I don't know anything about Diaspora, so I can't completely answer this
question. However, assuming their protocol library is separate from the user
interface, Facebook could indeed build support for Diaspora protocol into
their site, using the AGPL'd Diaspora libraries, and not have to release
source code.

The AGPL is IMO poorly considered. The authors _wanted_ it to behave as you
describe, eg, as a sort of super-EULA that covers how the code can be run.
However, since it's a copyright license, it doesn't have any action mechanism.
If I modify an AGPL'd server, then run it on a publicly accessible host, I'm
not doing anything that requires copyright permission and thus am not subject
to the code's copyright license.

Note that some cases (such as JavaScript-based applications) will require
copyright permission for me to host, and thus, be covered by the AGPL. However
-- and this is a funny part -- they'd also be covered by the GPL! In other
words, anything the AGPL can do, the GPL can also, and the GPL doesn't have
aspirations of EULA-ship.

------
gyehuda
Dear jmillikin Let me make a helpful suggestion that is purely intended to be
for your benefit (and if you work for a company, it would significantly help
them too): contact an attorney who is familiar with Open Source legalities to
get clarity on the obligations associated with distributing derivative works
that use GPL. I just checked to make sure that you don't work in my company,
'cuz if you did I'd be very motivated to meet with you ASAP and help you
understand some of the issues that GPL poses.

I don't mean to be condescending in my tone.
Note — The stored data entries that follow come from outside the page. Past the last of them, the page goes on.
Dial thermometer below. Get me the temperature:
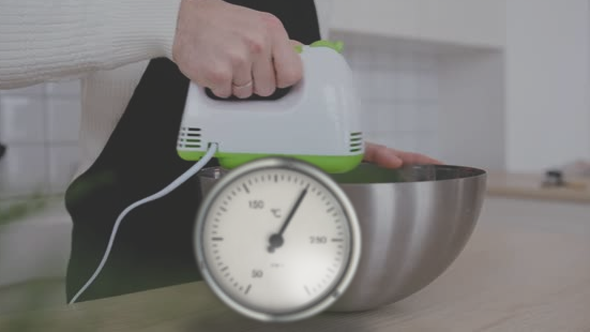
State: 200 °C
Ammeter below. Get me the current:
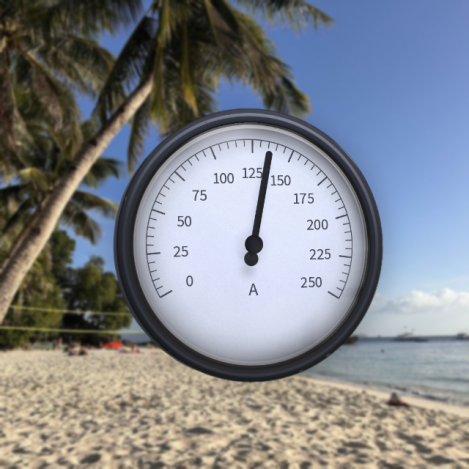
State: 135 A
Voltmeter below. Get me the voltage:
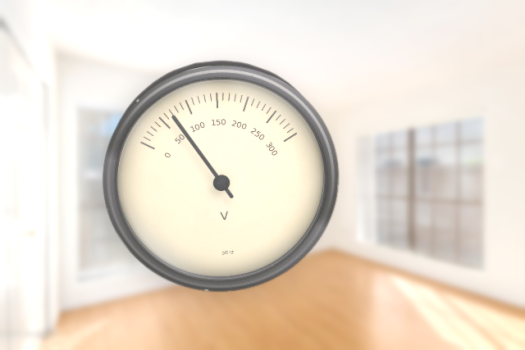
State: 70 V
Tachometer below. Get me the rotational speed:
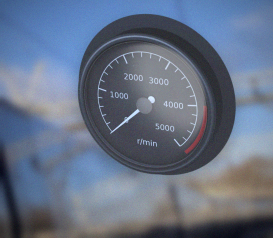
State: 0 rpm
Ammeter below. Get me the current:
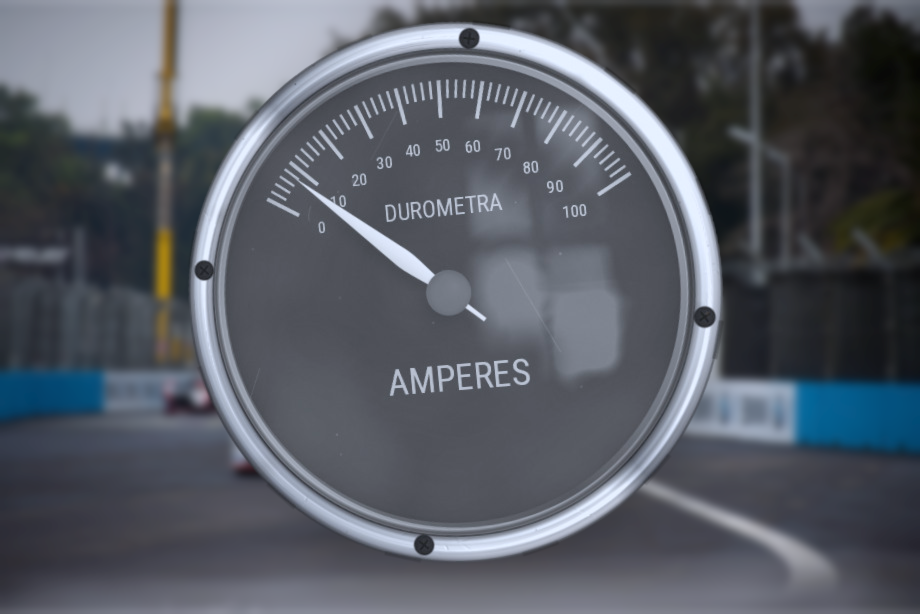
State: 8 A
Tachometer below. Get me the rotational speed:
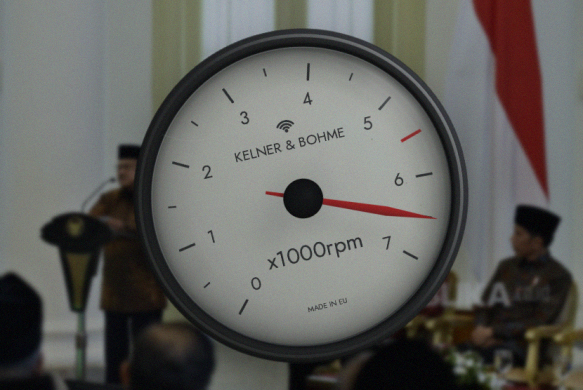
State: 6500 rpm
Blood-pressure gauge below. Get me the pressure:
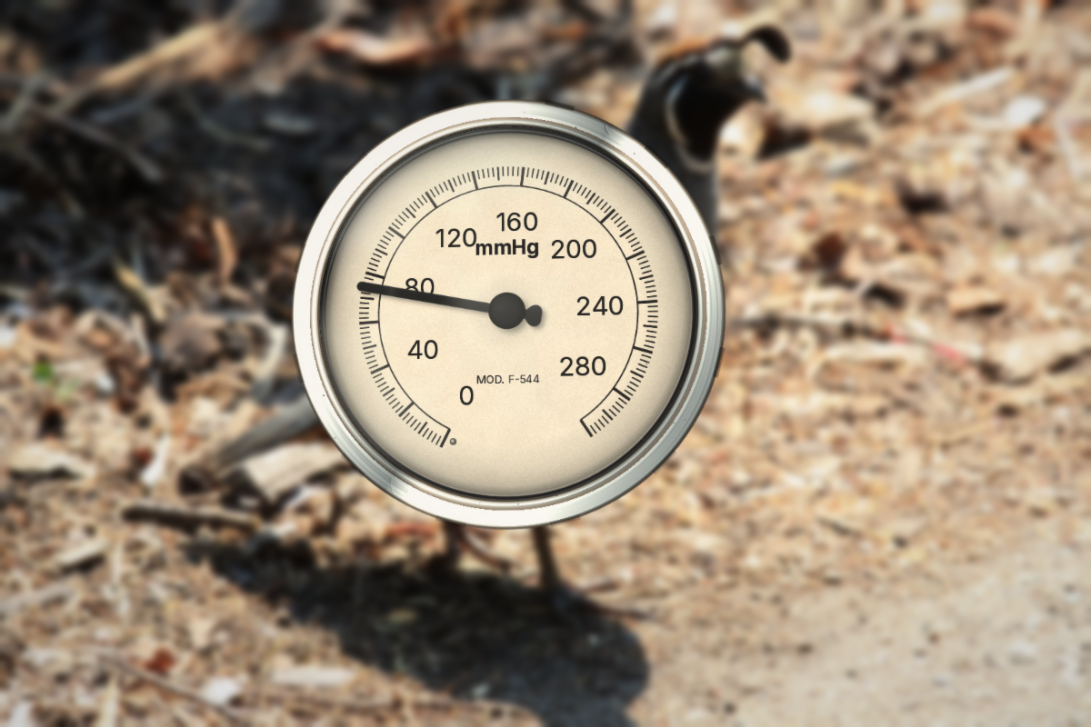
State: 74 mmHg
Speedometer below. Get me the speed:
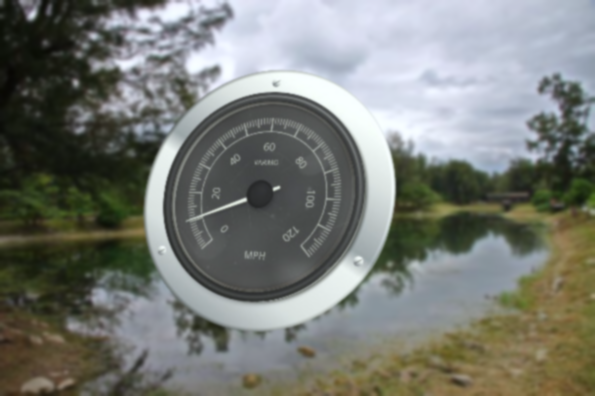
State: 10 mph
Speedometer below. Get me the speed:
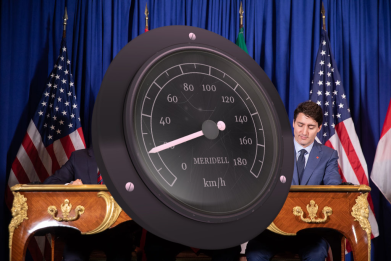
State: 20 km/h
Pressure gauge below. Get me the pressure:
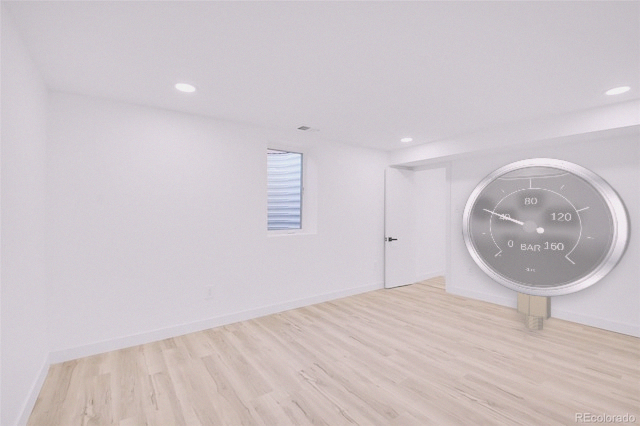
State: 40 bar
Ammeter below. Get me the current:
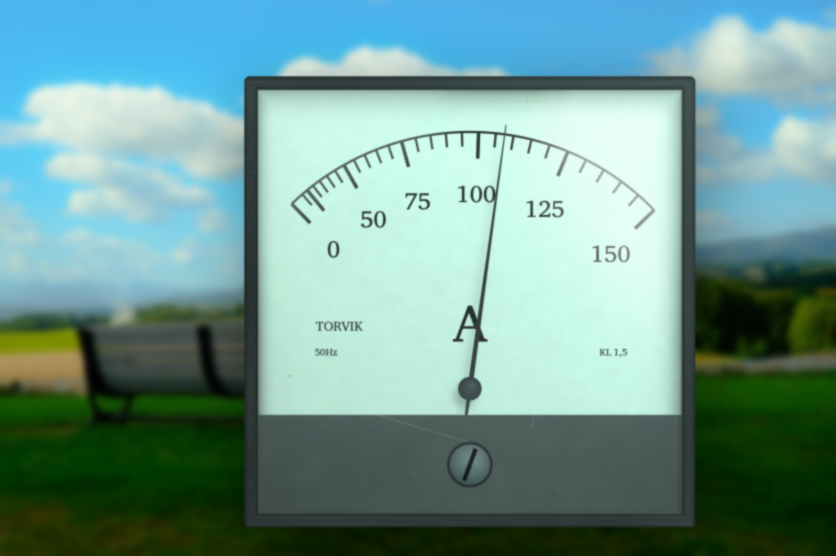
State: 107.5 A
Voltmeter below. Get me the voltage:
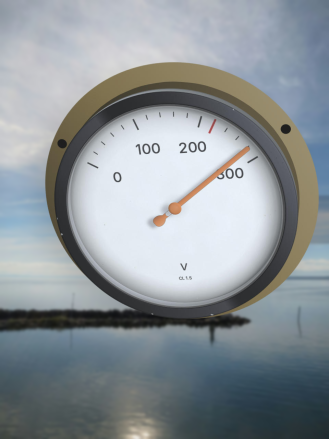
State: 280 V
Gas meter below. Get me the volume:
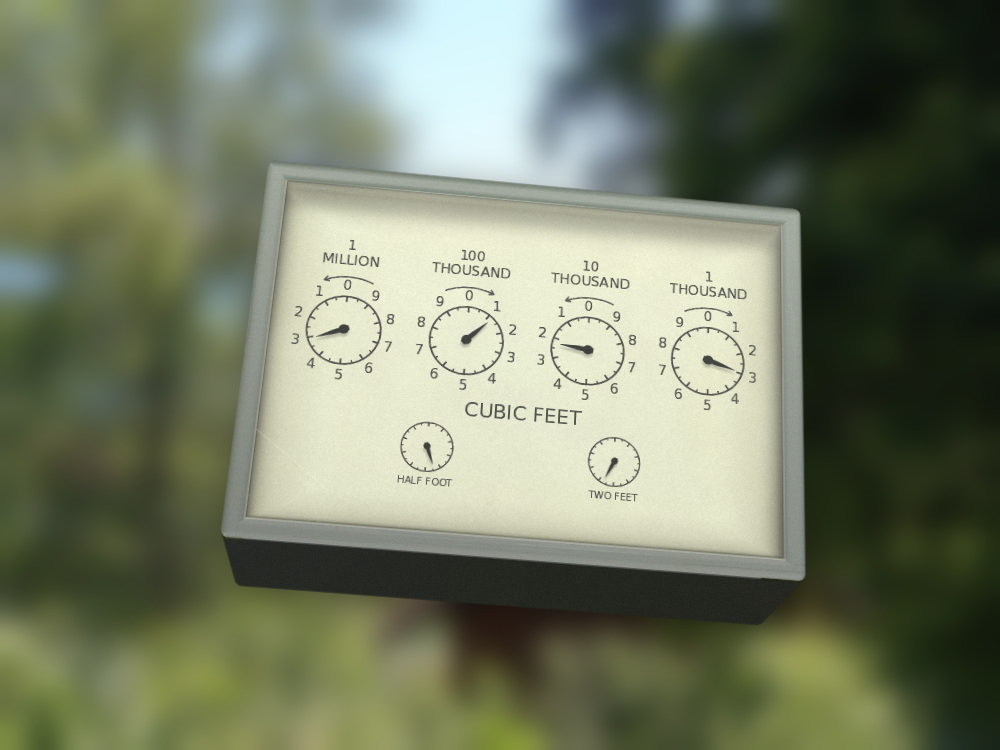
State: 312300 ft³
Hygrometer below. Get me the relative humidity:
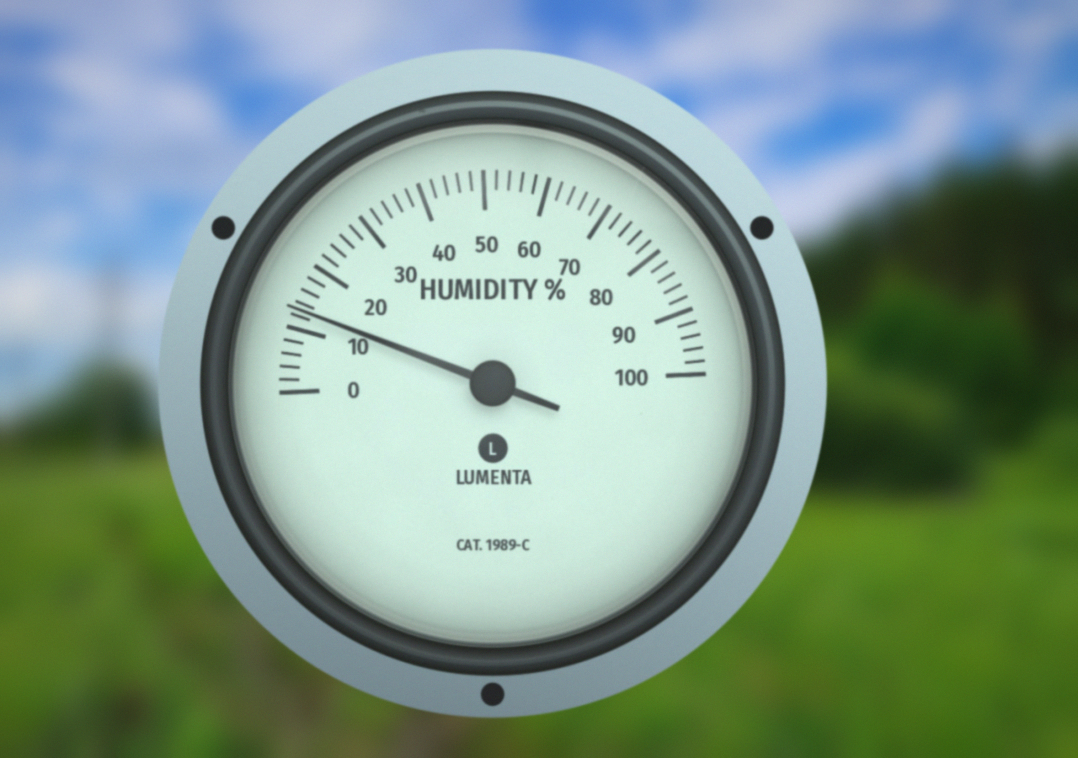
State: 13 %
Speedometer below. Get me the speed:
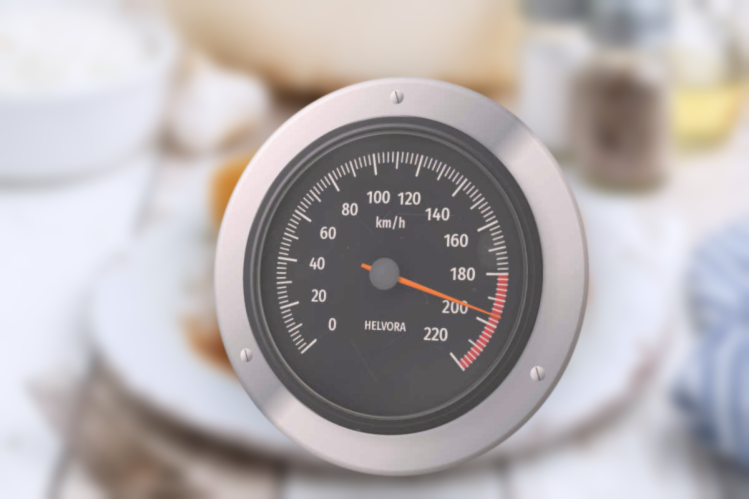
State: 196 km/h
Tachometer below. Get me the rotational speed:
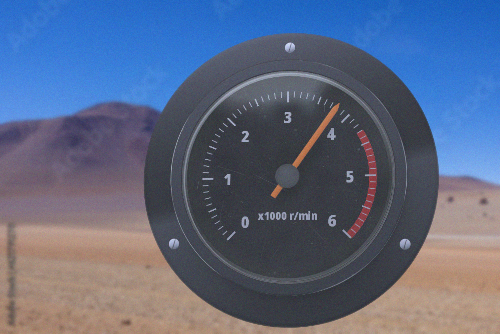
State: 3800 rpm
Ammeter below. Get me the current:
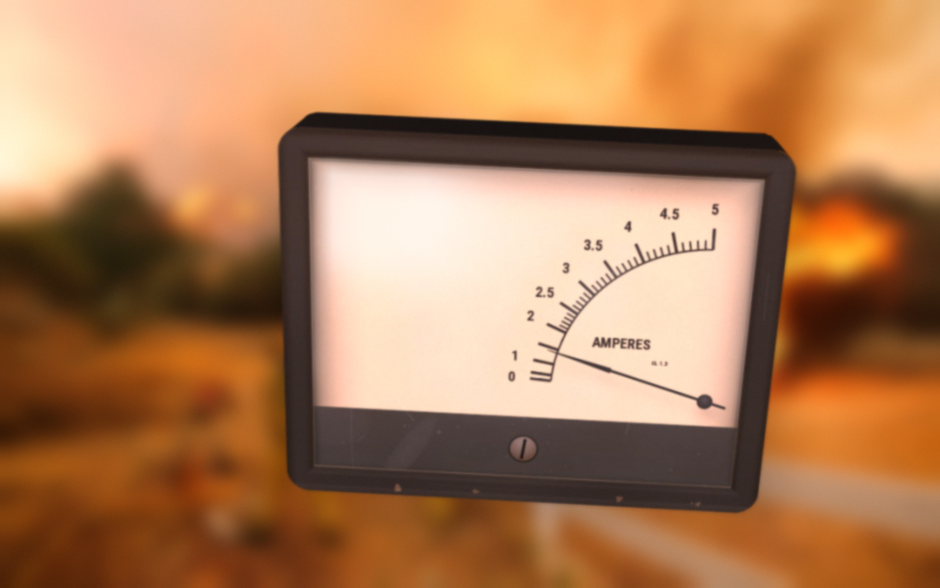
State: 1.5 A
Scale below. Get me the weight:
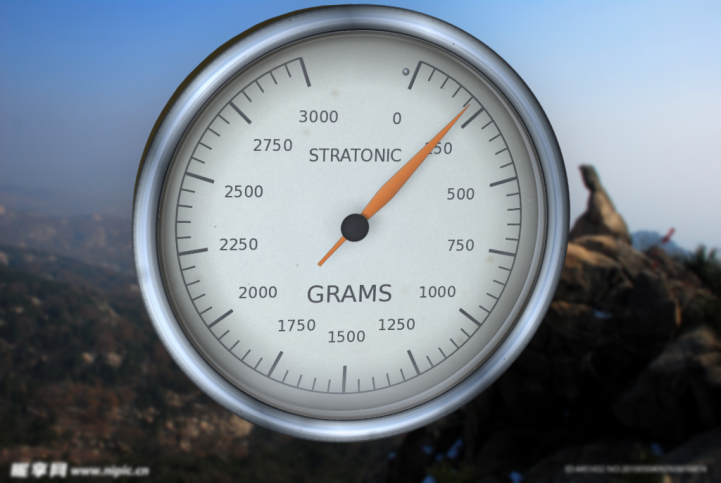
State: 200 g
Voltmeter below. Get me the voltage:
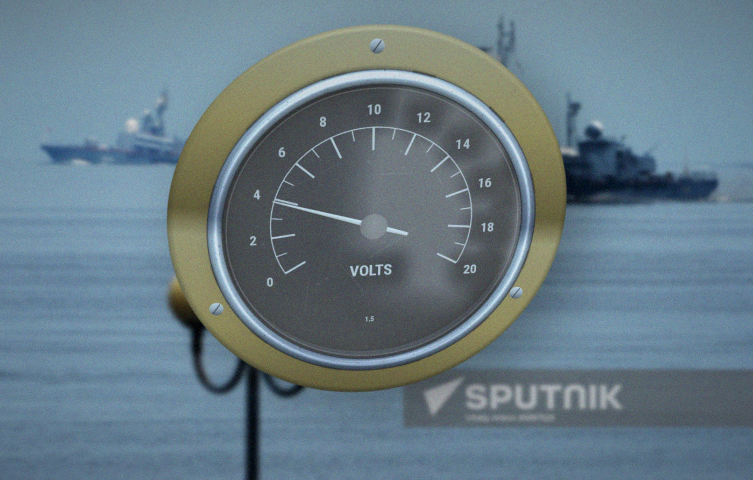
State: 4 V
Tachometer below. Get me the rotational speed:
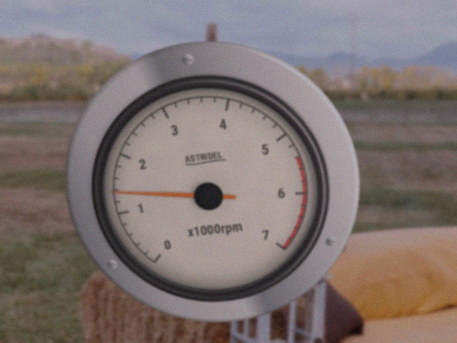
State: 1400 rpm
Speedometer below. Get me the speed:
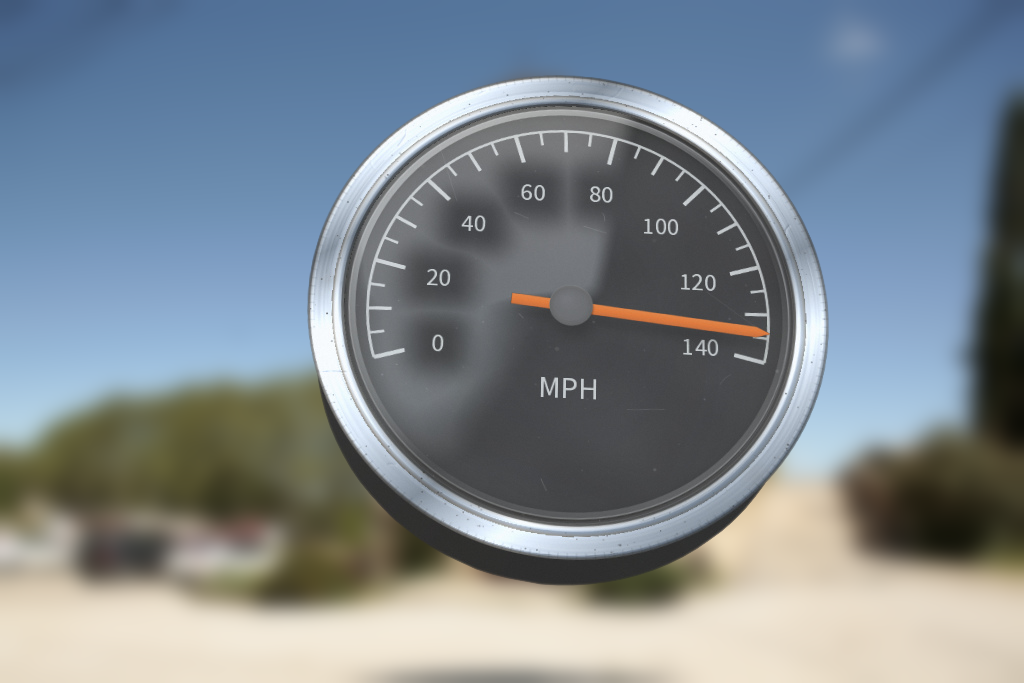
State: 135 mph
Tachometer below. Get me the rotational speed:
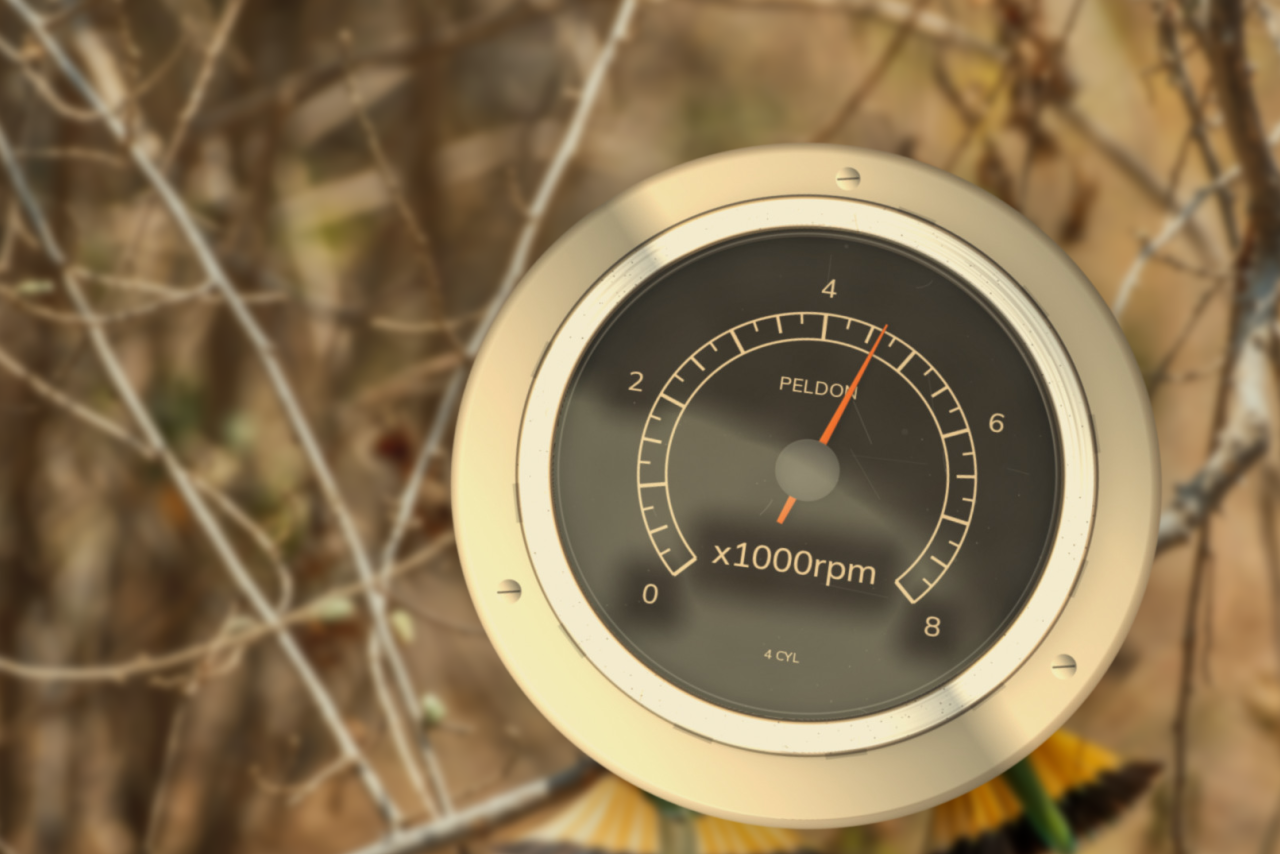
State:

Seriously. But Open Source
licensing confuses many people -- and many form their opinions based on blogs
(which are probably not very admissible in court), and not on the license
text. Many people want and wish that the licenses work in the way they think
it ought to. But that's not the way the legal system works.

Much like lawyers can't grok why a misplaced semicolon can cause a computer
program to crash, developers don't seem to understand how contract language is
interpreted by the legal system. In both cases though, the "interpreter" is
very literal and does not heed to the authors intent as much as we might hope.